Westerwelle versucht in Siegen seine Weggefährten gegen die Anschuldigungen zu immunisieren. Er entschuldigt sich für nichts. Die Vorwürfe gegen die Auswahl seiner Delegation streift er nur. "Ich werde auch in Zukunft als Außenminister der deutschen Wirtschaft und insbesondere dem Mittelstand in anderen Ländern die Türen öffnen", sagt er. In anderen Ländern gerieten Außenminister unter Druck, wenn sie dies nicht täten.

Es bleibt ein ernstes Problem, dass sich solche Diskussionen ausgerechnet bei Westerwelle festsetzen. Er selbst sieht darin eine linke Verschwörung, angezettelt von SPD, Grünen und Linken. Er sagt nichts zum Vorhalt, dass der Vertreter eines Unternehmens nach Südamerika mitgereist sei, bei dem Westerwelles Bruder Anteilseigner ist. Ebenso wenig äußert er sich zu der Kritik, dass ein Parteispender zu seinem Reisetross gehörte. Zumindest in der "Bild am Sonntag" verteidigte Westerwelle seinen Lebensgefährten Michael Mronz, dem vorgeworfen wird, er nutze Auslandsreisen zur Anbahnung privater Geschäfte. Und der "Welt am Sonntag" sagte er, dass es im Auswärtigen Amt ein eingespieltes Verfahren bei der Auswahl der Delegationen gebe.

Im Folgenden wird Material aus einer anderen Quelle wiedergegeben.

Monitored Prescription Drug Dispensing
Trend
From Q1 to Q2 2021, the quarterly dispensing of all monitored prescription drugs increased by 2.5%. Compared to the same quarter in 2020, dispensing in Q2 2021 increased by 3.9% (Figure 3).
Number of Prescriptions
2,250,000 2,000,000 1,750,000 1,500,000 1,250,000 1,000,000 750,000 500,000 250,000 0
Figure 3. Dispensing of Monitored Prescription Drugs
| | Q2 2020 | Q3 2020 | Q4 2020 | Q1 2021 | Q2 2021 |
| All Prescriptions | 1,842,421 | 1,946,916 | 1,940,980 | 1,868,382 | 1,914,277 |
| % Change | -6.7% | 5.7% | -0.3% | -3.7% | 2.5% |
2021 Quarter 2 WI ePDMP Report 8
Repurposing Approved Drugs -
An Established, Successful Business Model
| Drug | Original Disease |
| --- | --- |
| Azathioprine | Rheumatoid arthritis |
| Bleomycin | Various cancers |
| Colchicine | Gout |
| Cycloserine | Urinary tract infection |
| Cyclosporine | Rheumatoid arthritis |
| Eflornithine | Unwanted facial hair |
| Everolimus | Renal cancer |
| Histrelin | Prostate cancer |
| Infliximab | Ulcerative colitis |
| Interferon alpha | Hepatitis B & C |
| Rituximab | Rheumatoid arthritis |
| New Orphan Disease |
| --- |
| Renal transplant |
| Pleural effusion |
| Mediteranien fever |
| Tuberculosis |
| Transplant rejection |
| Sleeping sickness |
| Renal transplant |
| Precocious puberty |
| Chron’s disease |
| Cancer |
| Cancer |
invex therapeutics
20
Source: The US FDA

Der Bonner hält eine politische Grundsatzrede, vielleicht wird es eine seiner wichtigsten sein, denn er muss sich um sein persönliches Ansehen sorgen. Auch in der FDP fragt man sich, ob er eine Wahllokomotive für die nordrhein-westfälischen Freidemokraten sein kann. Es steht außer Frage, dass es ohne Westerwelle partout nicht geht. Der wiedergewählte FDP-Landeschef Andreas Pinkwart stellt sich hinter ihn und beklagt eine "Diffamierungskampagne". Der Parteichef prägt das Bild einer umzingelten FDP, die gegen eine drohende linke rot-grün-rote Übermacht kämpft. "Wenn Leistungsgerechtigkeit rechts ist, dann ist die Diskussion zu weit links", sagt Westerwelle.


Er spricht von "Schöpferkraft" und davon, dass man das Land "zukunfts-, wind- und wetterfest" machen müsse. Er formuliert pathetische Sätze wie: "Es geht darum, welche Geisteshaltung den Zeitgeist der Zukunft prägen soll" oder "Der Veränderungswillen muss sich über den Geist der Verharrung erheben." Westerwelle betont den "Veränderungswillen hin zu einer freiheitlichen Gesellschaft, weg von der Gesellschaft staatlicher Entmündigung". Er beklagt, dass der Beharrungswillen enorm sei in der Bundesrepublik. Westerwelle erzählt davon, dass die "Entwicklungsländer seiner Jugend" aufholten und der Bundesrepublik mittlerweile auf gleicher Augenhöhe begegneten.

Über weite Strecken spricht er leise, staatsmännisch. Seine schärfste Kritik richtet er gegen die Medien. Er fühlt sich diskreditiert und ruft den Medienvertretern zu: "Die veröffentlichte Meinung ist nicht die öffentliche Meinung." Dann versichert er: "Ihr kauft mir den Schneid nicht ab." Da erheben sich die Delegierten und klatschen.

Mit einer Wagenburg-Mentalität zieht die FDP in den Landtagswahlkampf. Noch acht Wochen sind es bis zum Wahltag am 9. Mai. In den Umfragen fehlt eine Mehrheit für die schwarz-gelbe Landesregierung.

Es ist eine Abstimmung, die weitreichende Konsequenzen auch für den Bund hat. Bundeskanzlerin Angela Merkel (CDU) und ihr Vizekanzler Westerwelle fürchten, ihre schwarz-gelbe Mehrheit im Bundesrat zu verlieren, wenn es zu einem Regierungswechsel in Nordrhein-Westfalen kommt. Für Westerwelle ist die Landtagswahl deshalb von existenzieller Bedeutung. Für ihn ist es nicht weniger als ein "Kampf der Geisteshaltungen in der Republik".